The Thousandth Floor
“I know.” But everything isn’t fine, she thought. Now Leda liked Atlas, and meanwhile, she, Avery, was caught in some impossible place, loving him more than ever. She never imagined she’d say this, but she almost missed the days when he was halfway across the world. At least then he’d been all hers.
“Well, I’ll let you get back to your closet. Looks like you have a lot to clean out,” he said, sensing the subtle change in her mood, as he always did.
“Wait,” Avery called out. Atlas paused in the doorway. “Um, thanks. For the necklace,” she said, not totally sure why she’d stopped him, just wanting to delay his leaving her. “It means a lot, that you were thinking of me.”
“I’m always thinking of you, Aves.” Atlas shut the door behind him.
Avery reached up to feel the cold glass of her necklace. The silence of her room felt suddenly deafening. She needed to get out.
“Ping to Eris,” she said aloud, but Eris didn’t pick up. Avery flickered her too, stepping out of the tangerine gown—which of course she had to keep now—and into white jeans and a navy top. She started to take off the necklace, but hesitated, and let it fall back onto her throat.
Why wasn’t Eris answering? Avery knew her family was renovating, but that didn’t explain how absent she’d been lately.
Maybe she should just go to the Nuage and surprise Eris. Actually, Avery realized on second thought, that was a fantastic idea. They could get dinner at the sashimi bar there, or go to the steam room; anything to keep her from being alone in this closet, thinking of Atlas.
Fifteen minutes later she was getting off on the 940th floor and walking into the massive lobby of the Nuage, the most expensive—and highest—luxury hotel in the Tower. Tourists and businesspeople sat on the plush couches, which were incredibly soft despite the carbon polymers woven into each thread, which changed the color of the couches to match the color of the sky. Through the Nuage’s full-length windows, Avery saw that the sun was just sinking below the horizon. The couches matched: the same deep cobalt blue, shot through with glowing tendrils of red.
She and Leda used to come here to take sunset vids, back in eighth grade when they went through their hopeful-models phase. They would wear white dresses and pose on the couches for the half hour that they changed color, then edit the vid to a thirty-second speed frame and post it to the feeds. It had been silly and embarrassing and a ton of fun.
Avery sighed and made her way to the front desk, a slab of white Tuscan granite suspended in midair by powerful microhovers. “Can I help you?” the guy behind the desk asked. He wore a crisp white shirt and trousers, and his name tag read Pierre, which meant that he was probably a lower-floor kid named Peter.
“I’m looking for Eris Dodd-Radson,” Avery said. “She and her family have been staying here for a week or so.”
“I’m sorry, but we can’t give out guests’ room numbers, for privacy reasons.”

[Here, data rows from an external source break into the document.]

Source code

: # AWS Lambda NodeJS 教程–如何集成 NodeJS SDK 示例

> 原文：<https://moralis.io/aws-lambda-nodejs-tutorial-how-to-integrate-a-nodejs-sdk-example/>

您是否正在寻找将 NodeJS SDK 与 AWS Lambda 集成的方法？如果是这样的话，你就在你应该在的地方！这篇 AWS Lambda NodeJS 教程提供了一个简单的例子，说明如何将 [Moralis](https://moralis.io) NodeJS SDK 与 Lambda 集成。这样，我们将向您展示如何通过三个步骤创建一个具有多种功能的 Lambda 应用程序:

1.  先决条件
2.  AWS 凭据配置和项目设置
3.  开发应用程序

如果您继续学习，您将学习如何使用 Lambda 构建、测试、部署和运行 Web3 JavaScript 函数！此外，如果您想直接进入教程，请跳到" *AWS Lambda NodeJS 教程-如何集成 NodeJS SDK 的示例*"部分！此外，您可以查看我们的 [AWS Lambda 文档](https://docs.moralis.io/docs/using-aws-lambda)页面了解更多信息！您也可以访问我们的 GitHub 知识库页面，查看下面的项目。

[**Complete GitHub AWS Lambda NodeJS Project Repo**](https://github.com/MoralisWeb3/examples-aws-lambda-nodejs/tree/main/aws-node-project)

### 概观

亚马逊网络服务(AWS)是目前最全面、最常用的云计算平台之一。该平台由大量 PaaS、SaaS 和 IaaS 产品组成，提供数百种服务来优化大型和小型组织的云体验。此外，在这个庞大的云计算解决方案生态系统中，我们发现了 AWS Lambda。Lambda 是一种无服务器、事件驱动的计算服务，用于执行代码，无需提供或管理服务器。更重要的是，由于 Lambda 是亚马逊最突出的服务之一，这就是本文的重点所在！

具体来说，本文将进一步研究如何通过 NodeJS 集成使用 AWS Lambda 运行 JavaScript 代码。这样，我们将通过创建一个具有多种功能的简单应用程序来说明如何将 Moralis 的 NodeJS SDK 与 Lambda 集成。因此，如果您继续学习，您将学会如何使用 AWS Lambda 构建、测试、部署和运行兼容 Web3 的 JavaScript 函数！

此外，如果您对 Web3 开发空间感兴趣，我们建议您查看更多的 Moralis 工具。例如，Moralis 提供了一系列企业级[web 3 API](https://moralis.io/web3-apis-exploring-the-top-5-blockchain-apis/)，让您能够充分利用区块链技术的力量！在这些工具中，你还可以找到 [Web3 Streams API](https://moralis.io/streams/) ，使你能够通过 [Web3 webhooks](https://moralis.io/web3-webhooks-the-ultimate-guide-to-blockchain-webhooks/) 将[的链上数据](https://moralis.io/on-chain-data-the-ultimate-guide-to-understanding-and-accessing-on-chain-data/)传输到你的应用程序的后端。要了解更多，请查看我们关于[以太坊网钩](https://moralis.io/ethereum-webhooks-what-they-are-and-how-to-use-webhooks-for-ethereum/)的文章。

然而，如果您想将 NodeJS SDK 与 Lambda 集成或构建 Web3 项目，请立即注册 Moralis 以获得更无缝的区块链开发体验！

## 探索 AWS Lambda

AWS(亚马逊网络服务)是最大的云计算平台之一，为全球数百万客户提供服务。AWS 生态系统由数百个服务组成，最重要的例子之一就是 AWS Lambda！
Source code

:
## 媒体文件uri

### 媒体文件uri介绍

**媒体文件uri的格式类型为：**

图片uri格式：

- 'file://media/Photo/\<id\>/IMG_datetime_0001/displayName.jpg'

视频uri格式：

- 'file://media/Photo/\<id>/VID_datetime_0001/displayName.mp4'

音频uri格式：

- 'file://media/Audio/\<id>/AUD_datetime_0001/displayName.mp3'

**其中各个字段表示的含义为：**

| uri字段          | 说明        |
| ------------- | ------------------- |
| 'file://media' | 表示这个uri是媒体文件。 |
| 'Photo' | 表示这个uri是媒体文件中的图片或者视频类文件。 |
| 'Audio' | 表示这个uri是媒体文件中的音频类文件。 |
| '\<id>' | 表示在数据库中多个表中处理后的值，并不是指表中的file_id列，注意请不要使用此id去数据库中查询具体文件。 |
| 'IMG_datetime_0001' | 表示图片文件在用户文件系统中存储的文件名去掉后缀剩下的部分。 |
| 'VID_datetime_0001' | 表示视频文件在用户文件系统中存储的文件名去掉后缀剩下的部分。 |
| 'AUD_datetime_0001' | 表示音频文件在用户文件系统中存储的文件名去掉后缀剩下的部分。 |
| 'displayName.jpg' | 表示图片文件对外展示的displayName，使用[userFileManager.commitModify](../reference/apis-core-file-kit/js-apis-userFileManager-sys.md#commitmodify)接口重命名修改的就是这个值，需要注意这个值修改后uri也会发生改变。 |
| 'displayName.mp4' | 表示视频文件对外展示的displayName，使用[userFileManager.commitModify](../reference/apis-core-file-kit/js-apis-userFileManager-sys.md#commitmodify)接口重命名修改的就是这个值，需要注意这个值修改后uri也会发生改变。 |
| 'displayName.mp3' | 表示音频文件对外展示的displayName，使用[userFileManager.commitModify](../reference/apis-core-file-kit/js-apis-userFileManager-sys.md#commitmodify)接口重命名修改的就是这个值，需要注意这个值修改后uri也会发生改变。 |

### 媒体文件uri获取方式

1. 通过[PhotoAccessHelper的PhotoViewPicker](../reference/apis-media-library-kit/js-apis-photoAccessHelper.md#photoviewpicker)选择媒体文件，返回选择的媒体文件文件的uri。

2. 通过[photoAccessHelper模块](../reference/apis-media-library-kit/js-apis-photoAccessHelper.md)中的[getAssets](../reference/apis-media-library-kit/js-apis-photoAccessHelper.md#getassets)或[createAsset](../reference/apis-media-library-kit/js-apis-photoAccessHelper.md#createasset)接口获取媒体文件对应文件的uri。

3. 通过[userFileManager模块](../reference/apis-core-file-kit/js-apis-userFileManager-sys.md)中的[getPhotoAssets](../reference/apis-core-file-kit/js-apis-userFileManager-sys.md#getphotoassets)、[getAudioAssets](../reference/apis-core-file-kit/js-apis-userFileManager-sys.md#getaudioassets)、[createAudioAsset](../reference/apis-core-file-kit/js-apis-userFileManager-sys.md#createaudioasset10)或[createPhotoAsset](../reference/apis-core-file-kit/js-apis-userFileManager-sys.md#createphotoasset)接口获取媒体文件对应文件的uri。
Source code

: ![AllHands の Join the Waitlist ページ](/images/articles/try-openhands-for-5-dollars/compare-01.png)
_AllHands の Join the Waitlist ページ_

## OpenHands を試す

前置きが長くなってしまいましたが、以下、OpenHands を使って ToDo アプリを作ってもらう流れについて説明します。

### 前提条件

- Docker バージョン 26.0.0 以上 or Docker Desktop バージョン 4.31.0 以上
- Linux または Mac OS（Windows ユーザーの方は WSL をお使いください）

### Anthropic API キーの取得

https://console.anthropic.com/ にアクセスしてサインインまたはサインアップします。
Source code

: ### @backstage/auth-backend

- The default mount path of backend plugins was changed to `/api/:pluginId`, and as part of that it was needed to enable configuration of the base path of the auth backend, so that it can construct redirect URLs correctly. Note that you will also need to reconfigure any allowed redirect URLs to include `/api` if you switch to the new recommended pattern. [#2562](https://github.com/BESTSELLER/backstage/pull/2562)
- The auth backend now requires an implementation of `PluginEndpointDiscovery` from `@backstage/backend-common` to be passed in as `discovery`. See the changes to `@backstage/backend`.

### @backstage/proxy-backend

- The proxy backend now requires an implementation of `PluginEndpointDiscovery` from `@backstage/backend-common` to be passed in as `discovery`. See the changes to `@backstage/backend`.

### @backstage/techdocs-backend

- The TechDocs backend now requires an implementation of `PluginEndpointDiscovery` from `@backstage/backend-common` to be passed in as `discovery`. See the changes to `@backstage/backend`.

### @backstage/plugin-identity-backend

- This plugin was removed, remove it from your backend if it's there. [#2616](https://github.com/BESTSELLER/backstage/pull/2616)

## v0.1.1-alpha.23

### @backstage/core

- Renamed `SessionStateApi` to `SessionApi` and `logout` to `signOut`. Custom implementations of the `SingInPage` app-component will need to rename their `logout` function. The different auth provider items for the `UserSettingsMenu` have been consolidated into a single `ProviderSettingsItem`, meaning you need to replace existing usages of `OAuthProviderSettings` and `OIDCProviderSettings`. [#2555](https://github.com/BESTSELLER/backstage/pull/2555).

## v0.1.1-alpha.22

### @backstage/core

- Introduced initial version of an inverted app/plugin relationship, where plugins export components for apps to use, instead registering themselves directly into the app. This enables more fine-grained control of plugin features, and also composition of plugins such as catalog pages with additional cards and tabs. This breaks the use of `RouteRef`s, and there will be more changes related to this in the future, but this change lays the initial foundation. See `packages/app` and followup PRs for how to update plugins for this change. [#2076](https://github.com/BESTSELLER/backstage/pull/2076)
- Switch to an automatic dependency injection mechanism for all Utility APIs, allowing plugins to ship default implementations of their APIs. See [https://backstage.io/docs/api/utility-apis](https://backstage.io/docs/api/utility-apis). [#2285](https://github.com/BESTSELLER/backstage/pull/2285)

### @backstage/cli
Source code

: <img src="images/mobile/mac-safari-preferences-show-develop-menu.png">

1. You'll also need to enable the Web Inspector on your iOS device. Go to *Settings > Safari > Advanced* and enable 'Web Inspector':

“Of course.” Avery flashed him her most dazzling smile, the one she held in reserve for occasions like this, and saw him waver. “I understand. I was just wondering if you could call up to their room for me, pass along a message? She’s my best friend, and I haven’t heard from her in a while. I’m getting worried.”
Pierre bit his lip, then began waving in the air in front of him, studying a holoscreen visible only to him. “I don’t see an Eris Dodd-Radson in our system,” he said. “Are you sure she’s staying here?”
“She’s with her parents, Caroline Dodd and Everett Radson.”
“I see an Everett Radson—”
“That’s it!” Avery interrupted. “Can you call up?”
Pierre scowled, looking down his nose at her. “Mr. Radson is registered alone. You must be mistaken about your friend. Perhaps she’s at a different hotel?”
Avery paused. “Okay. Thanks,” she said, hiding her confusion, and stepped away.
She sank onto one of the couches, whose few remaining red-orange threads were rapidly turning a dusky blue, and ordered a lemonade from the touch screen in front of her. She didn’t want to go home just yet. She needed a minute to think. The drink arrived almost instantly, and Avery took a long sip, wondering why Eris would have lied about renovating their apartment, and why her dad would be staying here at the Nuage alone.
Mr. Radson had been divorced twice before. Was he doing it again, leaving Eris’s mom? And if so, where was Eris?
“Drinking alone?” Cord settled onto the couch opposite her and leaned back into the cushions.
“It’s lemonade,” Avery said wearily.
“How disappointing.” He smiled, showing his perfect white teeth. “You used to be more fun, you know, Fuller.”
“And you used to actually be tolerable,” Avery answered, though they both knew she didn’t mean it. She’d known Cord too long not to forgive him almost anything. “Are you looking for Eris too?” she went on, wondering if he had any answers for her.
“You didn’t know? Eris and I aren’t … anymore.”
“Oh, I—she didn’t tell me.” Avery’s worry flared up stronger than before; why hadn’t Eris called her? She always came to Avery after her breakups, and then they commiserated and ate ice cream and plotted Eris’s next conquest. Something was really wrong.